Dijo mi madre una vez, me tenía entre sus brazos y deslizaba su largo dedo índice por mi mejilla. Tenía una sonrisa dulce y amable, sus rizos color de oro siempre colgaban sobre sus hombros ataviados con cuentas de piedras preciosas y flores silvestres. Olía a lavanda, y el vibrar de su corazón junto a mi cabeza era reconfortante.

- Es el mejor niño que he cuidado en mi vida Lady Bellá - Respondió Leonila mientras cambiaba las mantas de mi cuna.

- Nunca llora – Observó mi madre tomándome la mano izquierda para ver la cicatriz en forma de K que tenía en la muñeca.

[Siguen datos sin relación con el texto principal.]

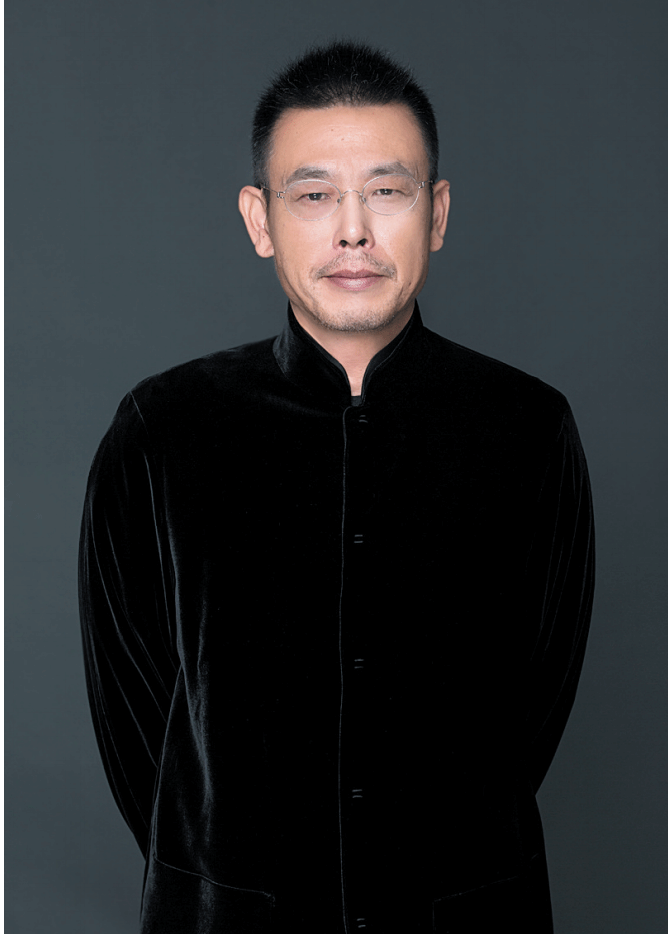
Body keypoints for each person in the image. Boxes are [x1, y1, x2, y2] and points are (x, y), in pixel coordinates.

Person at [79, 41, 595, 934]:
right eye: (313, 195)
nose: (353, 231)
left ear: (436, 213)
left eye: (387, 192)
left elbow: (533, 707)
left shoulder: (527, 427)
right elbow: (136, 723)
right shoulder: (161, 430)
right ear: (260, 220)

Había nacido con ella, mi familia se había conmocionado de que tuviera una marca de nacimiento con la inicial de nuestro apellido: Kapoor.

Mi tía Dalle, hermana melliza de mi madre y esposa de mi tío Sebástian, hermano mayor de mi padre, había acudido corriendo con el obispo para indagar si se trataba de algún augurio. Lo hizo alegando su respeto a los cuatro grandes Beatos, pero en realidad, temía por Leonardo.

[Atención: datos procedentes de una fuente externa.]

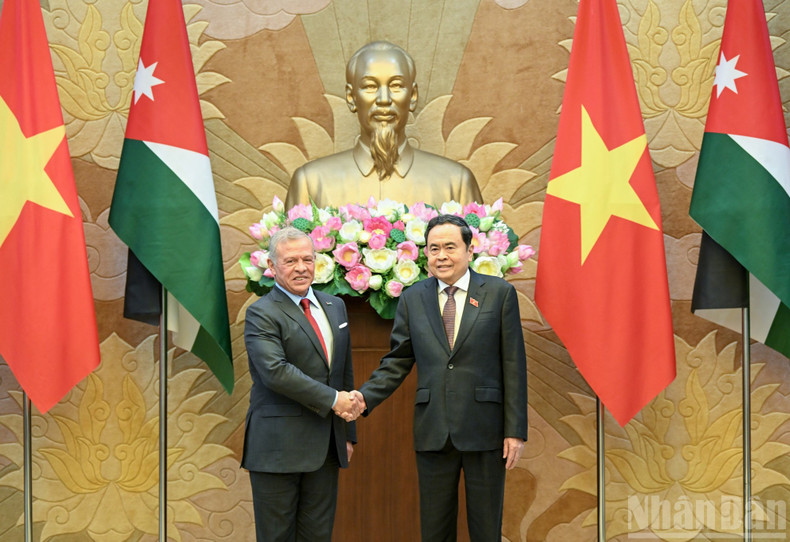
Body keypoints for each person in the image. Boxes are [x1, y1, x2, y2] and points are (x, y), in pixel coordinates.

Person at [354, 214, 528, 542]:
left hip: (486, 429)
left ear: (469, 250)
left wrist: (515, 431)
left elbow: (514, 365)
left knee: (486, 528)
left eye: (450, 247)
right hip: (433, 428)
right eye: (433, 249)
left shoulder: (498, 293)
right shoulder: (413, 298)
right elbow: (398, 361)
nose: (441, 256)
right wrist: (364, 397)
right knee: (434, 530)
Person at [242, 227, 362, 542]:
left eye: (307, 259)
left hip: (326, 447)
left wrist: (346, 433)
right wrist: (334, 400)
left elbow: (342, 371)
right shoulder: (261, 313)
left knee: (318, 536)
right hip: (277, 448)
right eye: (290, 261)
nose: (301, 268)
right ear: (271, 266)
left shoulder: (335, 306)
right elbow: (275, 371)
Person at [285, 41, 483, 209]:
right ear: (351, 97)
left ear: (412, 96)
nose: (384, 99)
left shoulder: (456, 183)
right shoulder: (310, 183)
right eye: (370, 86)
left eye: (396, 85)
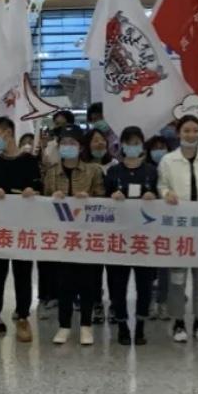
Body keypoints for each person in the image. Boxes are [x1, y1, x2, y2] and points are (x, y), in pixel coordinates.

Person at [157, 115, 198, 343]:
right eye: (186, 131)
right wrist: (167, 194)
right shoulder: (168, 160)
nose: (191, 135)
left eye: (195, 130)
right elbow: (162, 185)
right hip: (178, 227)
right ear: (179, 133)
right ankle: (177, 322)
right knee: (177, 278)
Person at [0, 116, 41, 344]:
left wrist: (32, 192)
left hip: (23, 229)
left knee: (23, 275)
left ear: (8, 133)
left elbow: (40, 189)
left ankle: (23, 317)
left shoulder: (30, 162)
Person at [41, 126, 105, 345]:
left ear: (81, 147)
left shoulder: (93, 171)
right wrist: (53, 199)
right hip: (61, 237)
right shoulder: (50, 172)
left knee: (87, 282)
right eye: (64, 144)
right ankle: (64, 325)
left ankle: (86, 325)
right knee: (64, 282)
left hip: (86, 236)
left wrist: (89, 199)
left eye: (73, 143)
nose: (68, 147)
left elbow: (102, 198)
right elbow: (43, 203)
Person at [104, 125, 158, 345]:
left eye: (137, 143)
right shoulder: (113, 172)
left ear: (142, 145)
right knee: (118, 284)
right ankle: (122, 325)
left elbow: (162, 196)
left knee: (145, 284)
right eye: (129, 143)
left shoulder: (151, 171)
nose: (132, 147)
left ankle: (141, 325)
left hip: (144, 238)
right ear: (122, 145)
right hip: (118, 237)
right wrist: (111, 196)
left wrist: (153, 196)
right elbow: (101, 201)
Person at [84, 126, 115, 324]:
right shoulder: (82, 167)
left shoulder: (115, 165)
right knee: (93, 270)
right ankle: (96, 303)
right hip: (90, 228)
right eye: (95, 140)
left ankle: (114, 303)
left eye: (102, 139)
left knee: (113, 268)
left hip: (113, 227)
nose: (99, 143)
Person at [144, 133, 172, 322]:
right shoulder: (146, 170)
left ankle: (163, 302)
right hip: (146, 227)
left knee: (165, 269)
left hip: (167, 227)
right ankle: (149, 303)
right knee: (148, 270)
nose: (159, 152)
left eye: (163, 147)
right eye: (155, 148)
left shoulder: (171, 170)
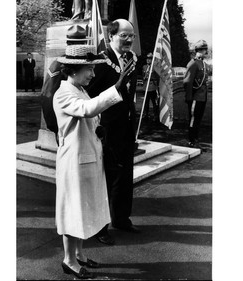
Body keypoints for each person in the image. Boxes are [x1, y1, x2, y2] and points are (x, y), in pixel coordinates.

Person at [53, 39, 134, 279]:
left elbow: (89, 116)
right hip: (73, 162)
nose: (93, 73)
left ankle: (78, 254)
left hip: (86, 159)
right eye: (89, 69)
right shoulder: (63, 93)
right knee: (72, 210)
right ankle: (68, 261)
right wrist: (117, 86)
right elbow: (88, 109)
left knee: (82, 210)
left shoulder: (79, 89)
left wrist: (97, 129)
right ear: (73, 70)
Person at [86, 19, 140, 246]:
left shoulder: (131, 60)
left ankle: (121, 218)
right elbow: (88, 95)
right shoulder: (100, 61)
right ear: (111, 36)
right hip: (105, 129)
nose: (129, 40)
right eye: (124, 36)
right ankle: (100, 227)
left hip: (125, 127)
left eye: (132, 36)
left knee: (125, 175)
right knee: (105, 179)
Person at [40, 24, 92, 144]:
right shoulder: (59, 64)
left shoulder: (85, 63)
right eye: (75, 44)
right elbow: (48, 95)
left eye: (82, 44)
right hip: (65, 125)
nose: (79, 47)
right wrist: (56, 127)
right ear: (68, 44)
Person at [183, 40, 209, 149]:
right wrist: (189, 97)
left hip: (202, 97)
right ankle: (191, 141)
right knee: (193, 119)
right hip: (195, 97)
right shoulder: (193, 63)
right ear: (197, 51)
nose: (204, 52)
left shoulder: (204, 64)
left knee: (198, 119)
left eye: (204, 50)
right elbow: (187, 82)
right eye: (202, 50)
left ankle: (196, 139)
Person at [142, 52, 159, 122]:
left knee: (154, 103)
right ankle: (146, 115)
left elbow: (157, 77)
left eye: (149, 59)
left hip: (153, 87)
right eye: (147, 59)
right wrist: (144, 77)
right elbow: (143, 76)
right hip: (146, 87)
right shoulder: (144, 67)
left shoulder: (155, 67)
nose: (148, 60)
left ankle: (156, 116)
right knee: (146, 103)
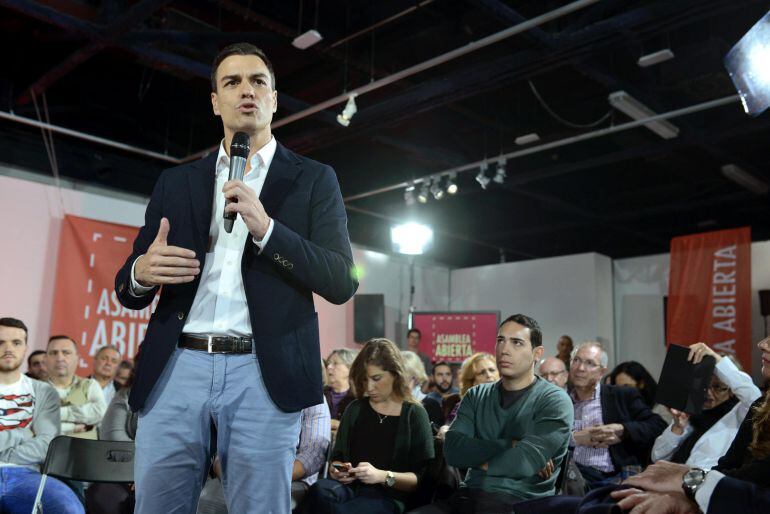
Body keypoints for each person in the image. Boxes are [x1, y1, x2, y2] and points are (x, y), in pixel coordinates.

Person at [113, 41, 358, 514]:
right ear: (214, 101)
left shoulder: (313, 178)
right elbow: (128, 286)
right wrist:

Mi tía Darla, la primogénita del Gran Rey, era estéril. Oberón, primer hijo varón de mi abuelo, era un borracho promiscuo de quien nada esperaba nada y aunque el Rey aún no lo había desheredado, el mundo entero sabía que Sebástian sería Rey después de Darla, y por lo consiguiente, Leonardo su hijo, el heredero inmediato.

Mi padre, Lord Philip, figuraba como el quinto heredero, y yo, bueno apenas tenía un día de haber llegado al mundo cuando se me puso al final de la línea sucesora.

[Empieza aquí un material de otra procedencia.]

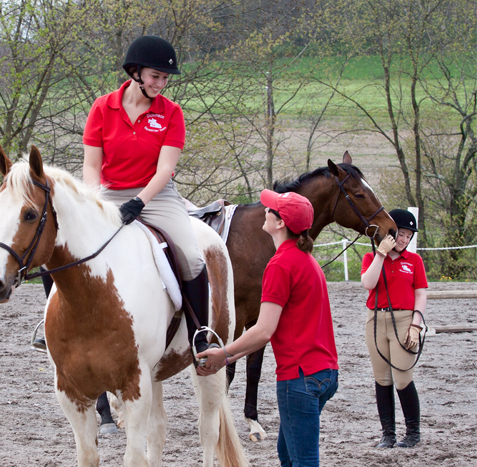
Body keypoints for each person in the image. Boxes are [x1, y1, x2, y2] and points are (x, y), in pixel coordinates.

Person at [82, 34, 216, 360]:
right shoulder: (102, 107)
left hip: (156, 196)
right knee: (65, 241)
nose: (161, 83)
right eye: (156, 76)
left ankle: (201, 332)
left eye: (165, 78)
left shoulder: (172, 113)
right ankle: (50, 323)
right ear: (136, 72)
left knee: (190, 253)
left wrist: (139, 202)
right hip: (110, 193)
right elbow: (91, 164)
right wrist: (91, 201)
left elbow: (165, 169)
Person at [197, 190, 339, 467]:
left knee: (303, 461)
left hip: (298, 378)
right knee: (287, 453)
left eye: (271, 208)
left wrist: (223, 352)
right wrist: (229, 358)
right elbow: (270, 330)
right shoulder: (308, 262)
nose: (265, 209)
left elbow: (262, 330)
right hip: (324, 373)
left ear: (280, 223)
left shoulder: (279, 265)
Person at [360, 209, 427, 449]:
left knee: (402, 377)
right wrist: (381, 254)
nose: (405, 240)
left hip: (404, 320)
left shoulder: (414, 261)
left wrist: (416, 325)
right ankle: (388, 433)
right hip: (376, 320)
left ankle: (413, 433)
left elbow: (420, 294)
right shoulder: (371, 258)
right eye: (402, 234)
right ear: (391, 232)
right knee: (382, 378)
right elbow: (368, 283)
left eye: (409, 236)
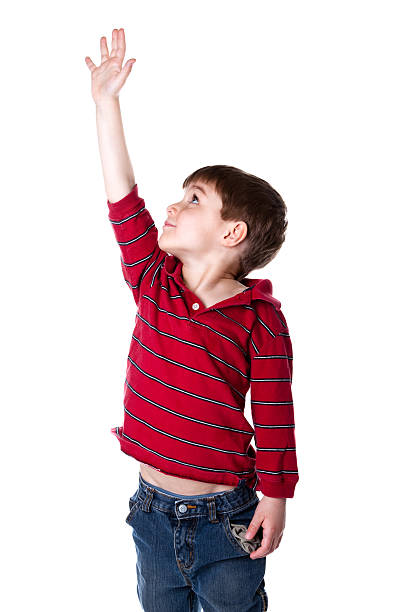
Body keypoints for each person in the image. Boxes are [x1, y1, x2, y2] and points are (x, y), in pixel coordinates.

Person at [85, 27, 299, 612]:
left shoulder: (261, 320)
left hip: (226, 519)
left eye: (195, 199)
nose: (174, 205)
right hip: (152, 513)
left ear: (233, 235)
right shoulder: (154, 282)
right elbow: (123, 199)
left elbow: (276, 415)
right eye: (179, 195)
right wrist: (107, 104)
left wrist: (276, 498)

Lady Dalle quería que así siguiera siendo. Y yo también, porque no había nacido para mandar, si no para obedecer, eso lo tenía bien claro.

- Nunca se enferma, nunca se queja –

Afirmó Leonila sacando las flores viejas del jarrón junto a mi cuna y reemplazándolas por frescas.

- Tuve un sueño una vez, cuando era joven – Dijo mi madre jugando con mi escaso cabello castaño – Tendría un hijo del color del barro y la hierba tierna. Agitando los brazos volaría por encima de las nubes, invencible, infinito hermoso –

- El único color de barro que tiene Alejandro es el de su cabello –

Espetó Leonila, riendo.

- Y tampoco vuela – rio mi madre – Los sueños raras veces tienen sentido, pero eso no significa que no tengan significado. Este niño Leonila, es especial, de eso estoy segura –

Besó mi frente con ternura y me depositó en la cuna con mucho cuidado. Yo la miraba con ojos muy abiertos.

Poco se imaginaba mi madre que su sueño si tenía sentido, que pude volar con los brazos, alcanzar el cielo y ser infinito, pero nunca alcanzó a verlo, porque me fue arrebatada cuando cumplí los seis otoños.

Fue mi padre quien sostuvo mi mano cuando el féretro de ella bajaba al agujero eterno.

Mi madre se había ido, y, sin embargo, yo no sentí nada.